Dr Jason van der Velde then arrived and pronounced him dead, the coroner was told. Dr van der Velde had said his chest was very badly damaged.
Mr Kelleher said that he noticed a Hereford bull in a pen on his own who appeared to be very agitated.
His leg was lame and he was separated from the rest of the cattle and this may have caused him to get upset.
He gave a hair sample from the bull’s head to investigating gardaí which had blood on it.
He added that in 99% of situations involving cattle in enclosed spaces, there are no escape routes, meaning farmers would have to climb over a gate. He said that safe spaces involving vertical bars could help in situations like that.
‘It should be mandatory that there should be two escape routes so that a farmer would know how to get out of a pen.’
Mr Kelleher told coroner Frank O’Connell that an upset bull would go and knock someone down and then put the weight of either its head or front legs on them. The bull’s head is probably 100kg in weight, while this bull was 600kg.
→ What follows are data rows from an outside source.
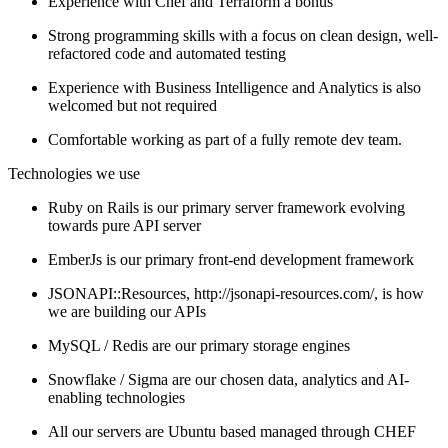
Experience with Chef and Terraform a bonus
Strong programming skills with a focus on clean design, well-
refactored code and automated testing
Experience with Business Intelligence and Analytics is also
welcomed but not required
Comfortable working as part of a fully remote dev team.
Technologies we use
Ruby on Rails is our primary server framework evolving
towards pure API server
EmberJs is our primary front-end development framework
JSONAPI::Resources, http://jsonapi-resources.com/, is how
we are building our APIs
MySQL / Redis are our primary storage engines
Snowflake / Sigma are our chosen data, analytics and AI-
enabling technologies
All our servers are Ubuntu based managed through CHEF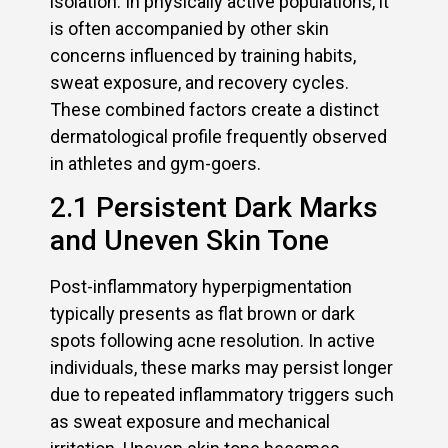
isolation. In physically active populations, it
is often accompanied by other skin
concerns influenced by training habits,
sweat exposure, and recovery cycles.
These combined factors create a distinct
dermatological profile frequently observed
in athletes and gym-goers.
2.1 Persistent Dark Marks
and Uneven Skin Tone
Post-inflammatory hyperpigmentation
typically presents as flat brown or dark
spots following acne resolution. In active
individuals, these marks may persist longer
due to repeated inflammatory triggers such
as sweat exposure and mechanical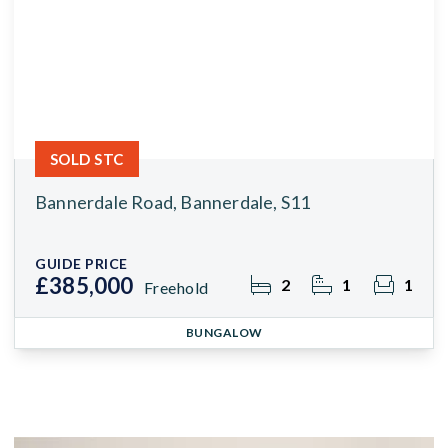
SOLD STC
Bannerdale Road, Bannerdale, S11
GUIDE PRICE
£385,000
2
1
1
Freehold
BUNGALOW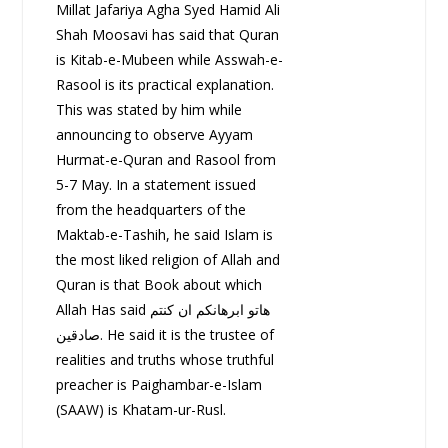
Millat Jafariya Agha Syed Hamid Ali
Shah Moosavi has said that Quran
is Kitab-e-Mubeen while Asswah-e-
Rasool is its practical explanation.
This was stated by him while
announcing to observe Ayyam
Hurmat-e-Quran and Rasool from
5-7 May. In a statement issued
from the headquarters of the
Maktab-e-Tashih, he said Islam is
the most liked religion of Allah and
Quran is that Book about which
Allah Has said ھاتو ابرھانکم ان کنتم
صادقین. He said it is the trustee of
realities and truths whose truthful
preacher is Paighambar-e-Islam
(SAAW) is Khatam-ur-Rusl.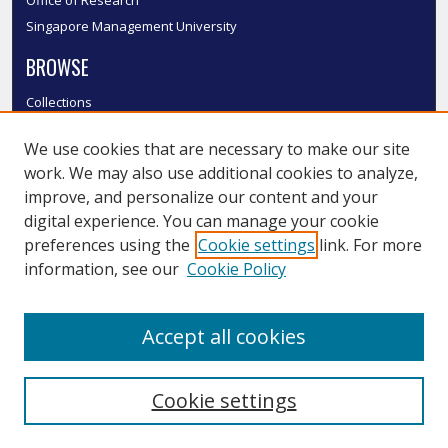
Singapore Management University
BROWSE
Collections
Disciplines
We use cookies that are necessary to make our site
Authors
work. We may also use additional cookies to analyze,
SMU Authors
improve, and personalize our content and your
SMU Research Areas
digital experience. You can manage your cookie
LINKS
preferences using the
Cookie settings
link. For more
information, see our
Cookie Policy
InK FAQ
Contact Us
Accept all cookies
Submit to InK
Cookie settings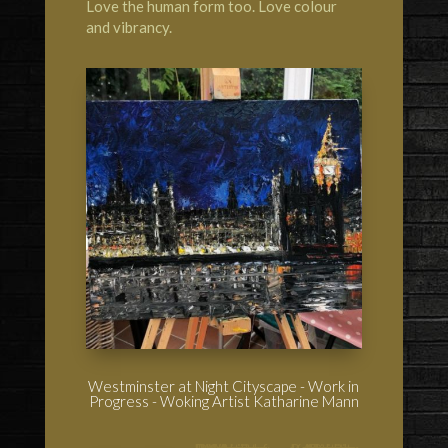
Love the human form too. Love colour
and vibrancy.
Westminster at Night Cityscape - Work in
Progress - Woking Artist Katharine Mann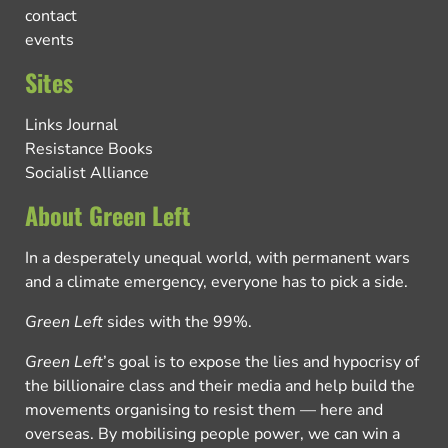
contact
events
Sites
Links Journal
Resistance Books
Socialist Alliance
About Green Left
In a desperately unequal world, with permanent wars
and a climate emergency, everyone has to pick a side.
Green Left
sides with the 99%.
Green Left
’s goal is to expose the lies and hypocrisy of
the billionaire class and their media and help build the
movements organising to resist them — here and
overseas. By mobilising people power, we can win a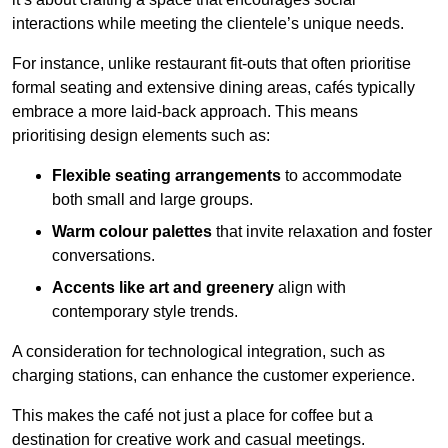
interactions while meeting the clientele’s unique needs.
For instance, unlike restaurant fit-outs that often prioritise
formal seating and extensive dining areas, cafés typically
embrace a more laid-back approach. This means
prioritising design elements such as:
Flexible seating arrangements
to accommodate
both small and large groups.
Warm colour palettes
that invite relaxation and foster
conversations.
Accents like art and greenery
align with
contemporary style trends.
A consideration for technological integration, such as
charging stations, can enhance the customer experience.
This makes the café not just a place for coffee but a
destination for creative work and casual meetings.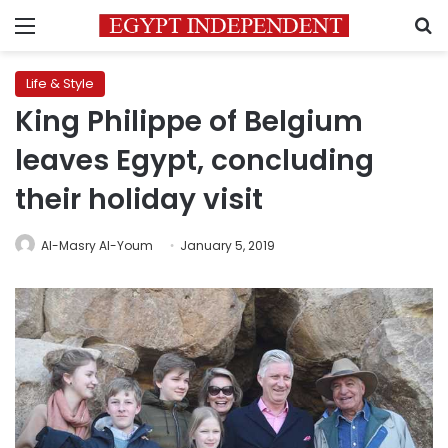
Menu
S
Life & Style
King Philippe of Belgium
leaves Egypt, concluding
their holiday visit
Al-Masry Al-Youm
January 5, 2019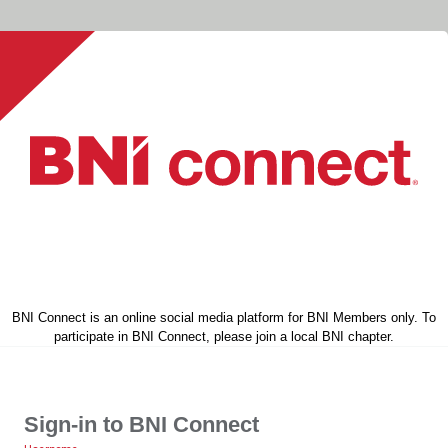
BNI Connect is an online social media platform for BNI Members only. To
participate in BNI Connect, please join a local BNI chapter.
Sign-in to BNI Connect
‘Cattle can be unpredictable and even cows with calves can attack within seconds and you have to have an escape route.’
Sgt Ruairí Gunn of Bandon Garda Station told the inquest that on the basis of early enquiries they were satisfied that Mr Shorten didn’t die due to an assault from a third party. He said that fibres on the deceased’s jumper matched the colour of the hair of the bull.
Another witness recalled meeting the deceased at a local supermarket not long before the accident on the farm.
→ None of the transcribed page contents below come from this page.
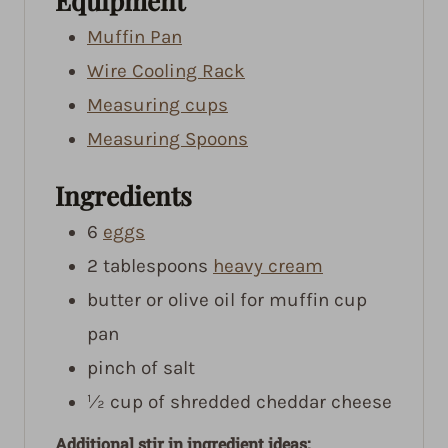
Equipment
s
e
s
Muffin Pan
s
Wire Cooling Rack
Measuring cups
Measuring Spoons
Ingredients
6
eggs
2
tablespoons
heavy cream
butter or olive oil for muffin cup
pan
pinch
of salt
½
cup
of shredded cheddar cheese
Additional stir in ingredient ideas: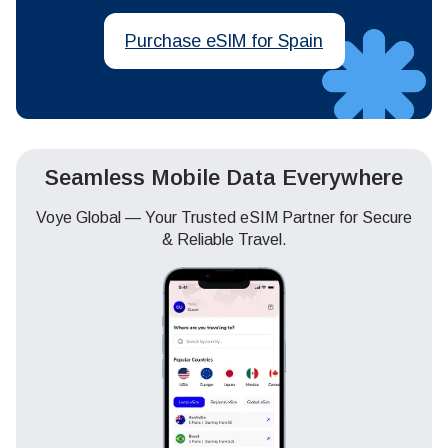
Purchase eSIM for Spain
Seamless Mobile Data Everywhere
Voye Global — Your Trusted eSIM Partner for Secure
& Reliable Travel.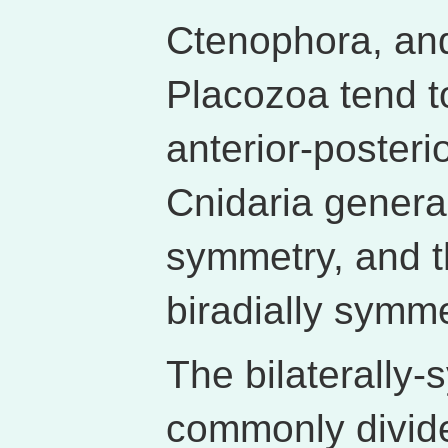
Ctenophora, and
Placozoa tend t
anterior-posteri
Cnidaria general
symmetry, and t
biradially symme
The bilaterally-
commonly divide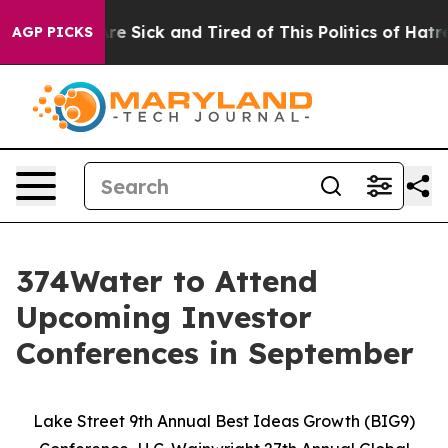
“People Are Sick and Tired of This Politics of Hatred”
AGP PICKS
374Water to Attend
Upcoming Investor
Conferences in September
Lake Street 9th Annual Best Ideas Growth (BIG9)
Assistant state pathologist Dr Margot Bolster said she carried out an autopsy on the deceased on April 15th. It showed that Mr Shorten had experienced severe blunt force trauma to his chest and abdomen with multiple fractures to his ribs as well as damage to his sternum as well as the collapse of both lungs and a laceration of the spleen.
‘The cause of death is consistent with being attacked by a bull and he would have lapsed into unconsciousness very fast. Even if somebody had been there, there would have been no hope,’ said Dr Bolster.
Mr O’Connell asked the six-person jury to consider the recommendations of Mr Kelleher regarding escape routes in cattle pens. They returned a verdict of occupational accident on a farm involving an attack by a bull which caused haemorrhage and shock, due to severe blunt force trauma to Mr Shorten’s chest.
The jury also recommended that there should be at least four escape routes considered for those working closely with cattle in enclosed spaces.
Mr O’Connell said he would inform the Health & Safety Authority of the verdict and the recommendations of the jury.